The foregoing is just a sampling of some of the more significant changes that appear in the final rules. Providers should review the final rules in full to understand the provisions discussed above and all of the changes that may be relevant to their business.

Context

As for the other states that have enacted their own similar laws, California’s own commercial financing disclosure law just took effect on December 9, while Utah’s law took effect on January 1, and Virginia’s law took effect on November 1. New York’s CFDL will thus be the last such law to take effect among the commercial financing disclosure laws that have been enacted to date. We expect other states to consider similar laws in 2023.

Conclusion

With the adoption of the final rules, providers of commercial financing—including closed- and open-end loans, merchant cash advances, finance leases, and factoring transactions, at minimum—should finalize their procedures to ensure that they can deliver final rule-compliant disclosures to New York recipients starting on August 1 of this year.

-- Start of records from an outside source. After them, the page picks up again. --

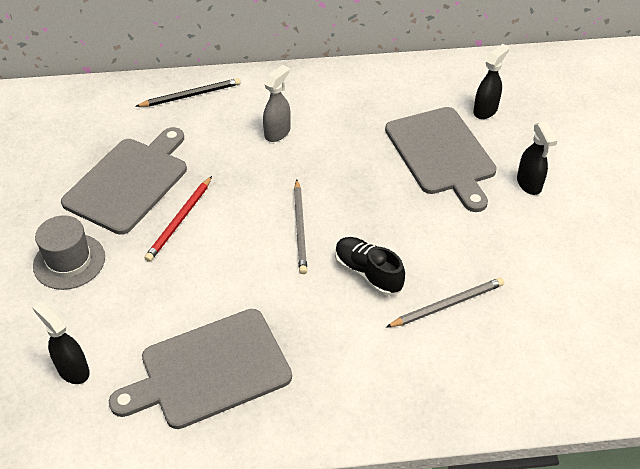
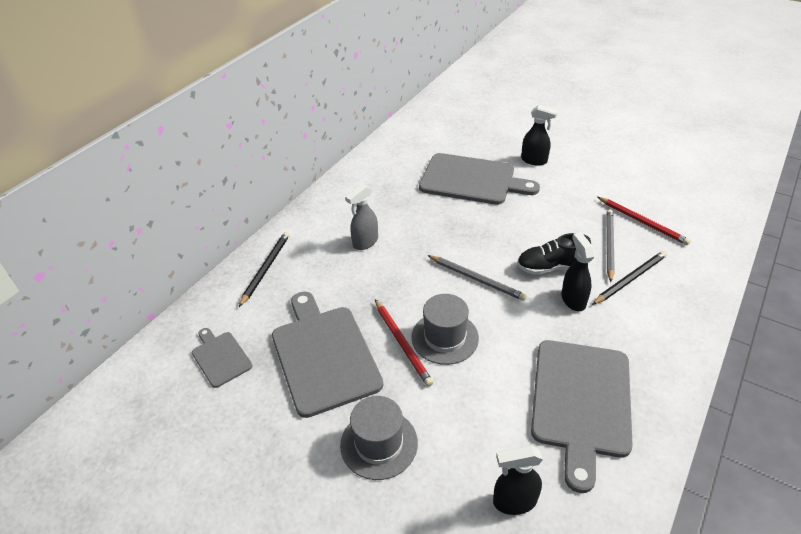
camera: 50 degrees left, 5 degrees down
(82, 129) = (220, 357): none -> grey cutting board
(209, 243) = (445, 337): none -> grey hat
(277, 132) = (365, 242): grey spray bottle -> grey spray bottle turned 120 degrees counterclockwise
(409, 343) = (630, 279): none -> black pencil
(485, 110) = (452, 143): black spray bottle -> black spray bottle (573, 300)
(516, 317) = (642, 222): none -> red pencil

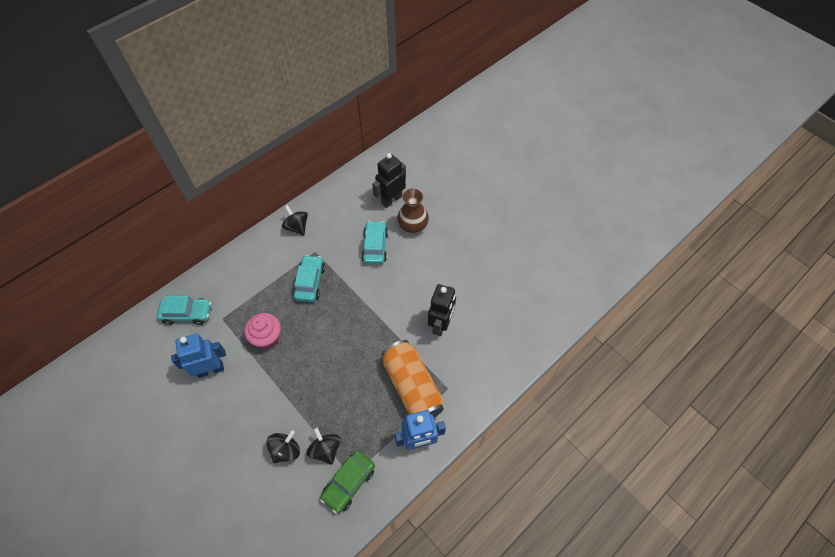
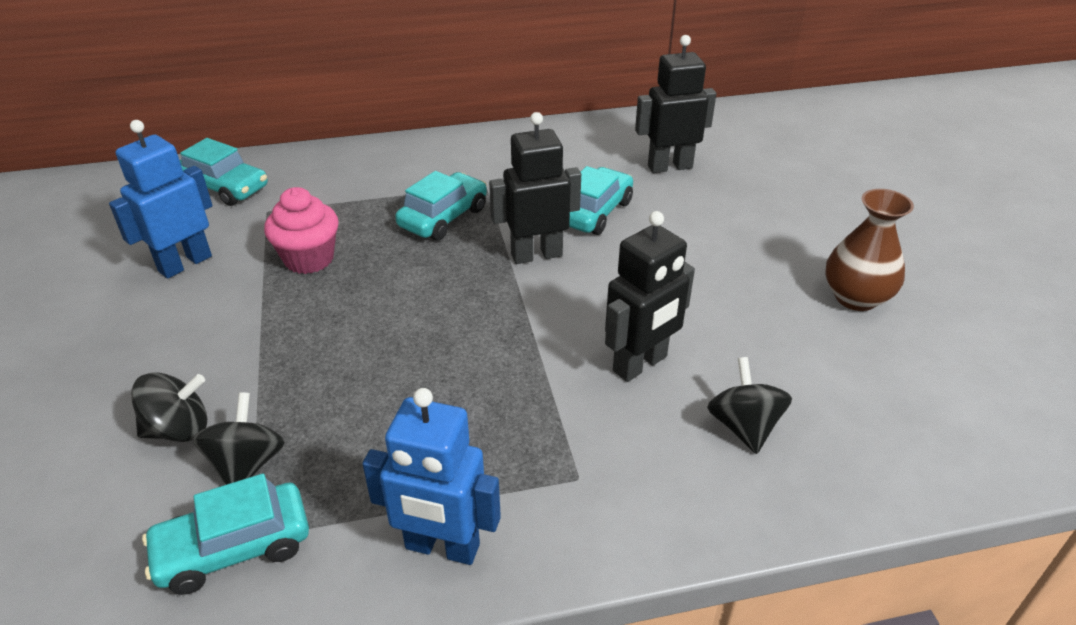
camera: 30 degrees right, 20 degrees down
(211, 369) = (185, 263): blue robot -> blue robot turned 60 degrees counterclockwise
(297, 227) = (482, 149): black spinning top -> black spinning top (744, 426)
(349, 483) = (234, 548): green car -> turquoise car
(366, 285) = (536, 255): none -> black robot
(412, 386) = (504, 440): orange can -> none
(413, 226) = (685, 209): brown vase -> brown vase (856, 297)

1 The CFDL expressly exempts “financial institutions” from the scope of the law. N.Y. Fin. Serv. § 802(a). Financial institutions are defined in the law to mean “any of the following: (i) a bank, trust company, or industrial loan company doing business under the authority of, or in accordance with, a license, certificate or charter issued by the United States, this state or any other state, district, territory, or commonwealth of the United States that is authorized to transact business in this state; (ii) a federally chartered savings and loan association, federal savings bank or federal credit union that is authorized to transact business in this state; or (iii) a savings and loan association, savings bank or credit union organized under the laws of this or any other state that is authorized to transact business in this state.” Id. § 801(f).